I remember an old conversation with a quantum researcher who told me he used to have to pay for quantum computer time with tokens, of which he was allocated very few. One of the main barriers to the advancement of quantum computing is something referred to as ‘fuzzy’ logic, where results aren’t easy to interpret/predict and therefore leaves computation mostly unusable.
“In fact, some approaches are already in use - something called a graph convolutional neural network, and we tried to make something better. They take the whole molecule as an input and can predict the value of the attribute that we need. It could predict anything, but in this case we predicted the scalar coupling constant.
He briefly explains that the scalar coupling constant shows the interaction between atoms.
“The implication is that researchers can understand better insight about properties of molecules and result in better understand predictions of the properties of new materials. They could design molecules for a specific task.”
By quickly predicting the value of a property, machines could speedily design new medicine, make stronger materials, etc. - fit for purpose molecule design. That’s pretty cool.
I was surprised to hear the work from Kaggle competitions are actually used in the real world.
“At least partly. In competitions, people aim to get the best possible score. They spend hundreds of hours training models. In the real world, usually no one would use the whole solution but people take parts of these solutions and integrate this with their own work for a better overall result.”
“There was a plan to have some kind of joint publication between the top teams, addressing new architectures that were developed - because each team practically designed their own custom neural architecture. Each one deserves special attention and this work would present the technical part of the solution and demonstrate how this could be used in the real world.”
Guys and gals, we’ve gamified technological progress. Making it abundant and mostly free in the process.
I ask him what he’s paying attention to in ML field.
Last year, for example, there were a lot of big companies creating big models in NLP (Google, etc), releasing better and better models on benchmark datasets. They take a lot of computational power.”
“I’m not interested in those specific things, I’m interested in the maths, in the efficiency and what they could achieve.
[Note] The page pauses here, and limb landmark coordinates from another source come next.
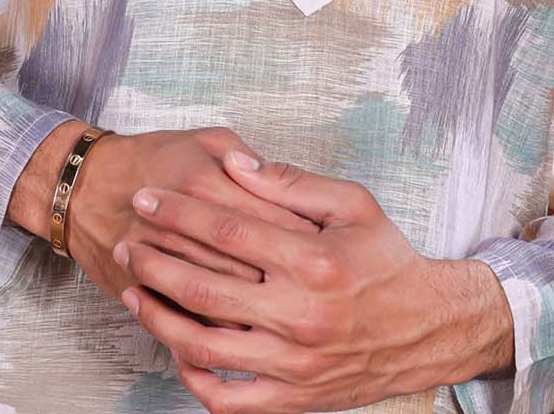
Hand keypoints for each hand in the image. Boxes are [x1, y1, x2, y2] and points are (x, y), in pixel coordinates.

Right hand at [66, 127, 321, 330]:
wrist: (81, 185)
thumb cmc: (150, 157)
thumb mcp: (206, 139)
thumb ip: (251, 160)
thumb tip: (287, 190)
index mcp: (206, 182)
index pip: (269, 219)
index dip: (303, 240)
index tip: (328, 251)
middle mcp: (183, 226)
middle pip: (249, 266)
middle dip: (288, 284)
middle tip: (319, 295)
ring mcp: (160, 262)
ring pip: (220, 303)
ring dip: (257, 316)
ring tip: (290, 321)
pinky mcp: (141, 291)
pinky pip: (185, 324)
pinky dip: (215, 335)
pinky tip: (242, 337)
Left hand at [112, 150, 506, 411]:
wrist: (428, 329)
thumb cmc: (387, 260)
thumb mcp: (352, 204)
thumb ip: (290, 183)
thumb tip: (235, 164)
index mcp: (313, 260)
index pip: (226, 231)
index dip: (179, 212)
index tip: (147, 198)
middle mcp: (300, 314)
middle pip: (204, 287)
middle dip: (154, 260)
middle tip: (125, 239)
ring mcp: (294, 363)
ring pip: (205, 346)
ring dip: (159, 316)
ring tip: (132, 290)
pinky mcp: (294, 398)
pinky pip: (229, 400)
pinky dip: (192, 379)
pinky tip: (173, 350)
Some smaller models may be able to achieve the same performance.”
People forget, sometimes true progress is just doing the same thing better.
...Future of ML?
“Well, there will be no AI - a thinking machine, I think that’s completely impossible! ML will be better standardised, and automatic ML will be better developed.
“ML will be used in almost all companies because it will be much more approachable as a field.
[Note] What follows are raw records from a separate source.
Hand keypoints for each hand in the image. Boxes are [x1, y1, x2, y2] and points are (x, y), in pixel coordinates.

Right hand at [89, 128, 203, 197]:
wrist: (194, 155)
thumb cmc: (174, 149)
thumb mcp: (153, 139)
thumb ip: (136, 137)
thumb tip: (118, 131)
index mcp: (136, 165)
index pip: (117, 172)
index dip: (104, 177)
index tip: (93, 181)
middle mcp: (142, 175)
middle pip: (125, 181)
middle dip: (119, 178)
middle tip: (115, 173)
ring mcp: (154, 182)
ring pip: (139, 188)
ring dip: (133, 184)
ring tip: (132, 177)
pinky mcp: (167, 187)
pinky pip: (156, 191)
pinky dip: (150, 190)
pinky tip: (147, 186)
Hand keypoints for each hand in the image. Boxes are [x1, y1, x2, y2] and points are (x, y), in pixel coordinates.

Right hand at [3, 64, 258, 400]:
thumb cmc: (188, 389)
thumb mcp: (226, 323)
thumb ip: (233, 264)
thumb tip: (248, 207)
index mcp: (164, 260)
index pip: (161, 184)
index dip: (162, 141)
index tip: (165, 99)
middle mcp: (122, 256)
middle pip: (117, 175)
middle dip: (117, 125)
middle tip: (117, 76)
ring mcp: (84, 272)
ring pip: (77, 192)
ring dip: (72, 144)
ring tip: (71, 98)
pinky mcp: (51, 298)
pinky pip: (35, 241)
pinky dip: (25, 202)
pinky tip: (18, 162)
Think about when web dev started, it took a lot of expertise to do things. Now, even small businesses can web dev with little cost. It will be the same with ML.”
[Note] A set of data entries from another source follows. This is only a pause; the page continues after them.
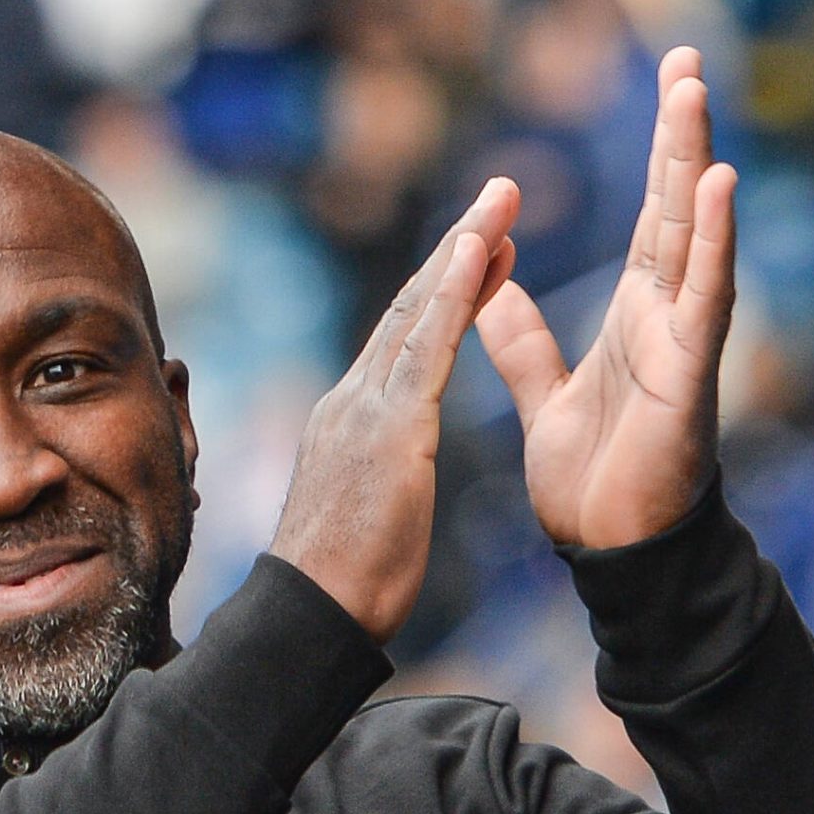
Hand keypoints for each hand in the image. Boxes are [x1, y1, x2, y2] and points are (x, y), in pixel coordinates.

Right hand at [270, 178, 520, 641]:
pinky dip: (455, 293)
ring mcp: (365, 408)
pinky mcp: (389, 428)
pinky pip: (430, 346)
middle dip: (456, 250)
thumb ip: (377, 473)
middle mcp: (352, 399)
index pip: (403, 340)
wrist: (312, 616)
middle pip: (410, 307)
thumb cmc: (343, 585)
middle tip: (498, 197)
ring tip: (501, 202)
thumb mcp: (368, 510)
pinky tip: (481, 251)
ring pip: (419, 311)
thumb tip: (385, 469)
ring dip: (463, 250)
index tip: (480, 251)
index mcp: (351, 420)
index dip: (441, 290)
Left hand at [476, 47, 737, 548]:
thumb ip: (524, 343)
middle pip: (676, 207)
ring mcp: (684, 342)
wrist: (610, 556)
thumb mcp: (545, 398)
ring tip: (693, 95)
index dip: (659, 153)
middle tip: (685, 58)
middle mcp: (666, 318)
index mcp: (635, 317)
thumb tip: (496, 287)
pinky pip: (705, 298)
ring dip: (695, 163)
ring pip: (694, 236)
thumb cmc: (593, 487)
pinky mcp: (690, 375)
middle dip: (679, 134)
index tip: (668, 84)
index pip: (651, 217)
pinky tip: (720, 186)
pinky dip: (714, 242)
“A problem could be that models will generate content - text and videos - much better. It will get to a point where it’s very difficult to tell whether it’s real or generated and this could become a problem.”
“I hope this is solved though I have no idea how this would be solved - the cat is out of the box, you can’t stop technology, it’s not possible! Mwuhahahaha.” (Ok, the mwuhahahaha was mine.)
Maybe regulations will save the day, but we suspect machine learning will be the only thing that could combat machine learning. Perhaps future media providers will have automatic ‘real’ detectors, such as Facebook warnings on videos.
What are you most excited about?
“Difficult to say... I’m really excited about engineering development, about tech development in the world. We already have hoverboards, and there will come new machines, maybe new tech will allow us to do new things that we thought as impossible. Magic is just sufficiently developed technology!”
What should aspiring data scientists know?
“People should remember that machine learning is not magic. It can’t do everything. It depends on algorithms and the data. Without the data, it can’t do anything. With the data, well: it’s still just a tool that solves specific problems.”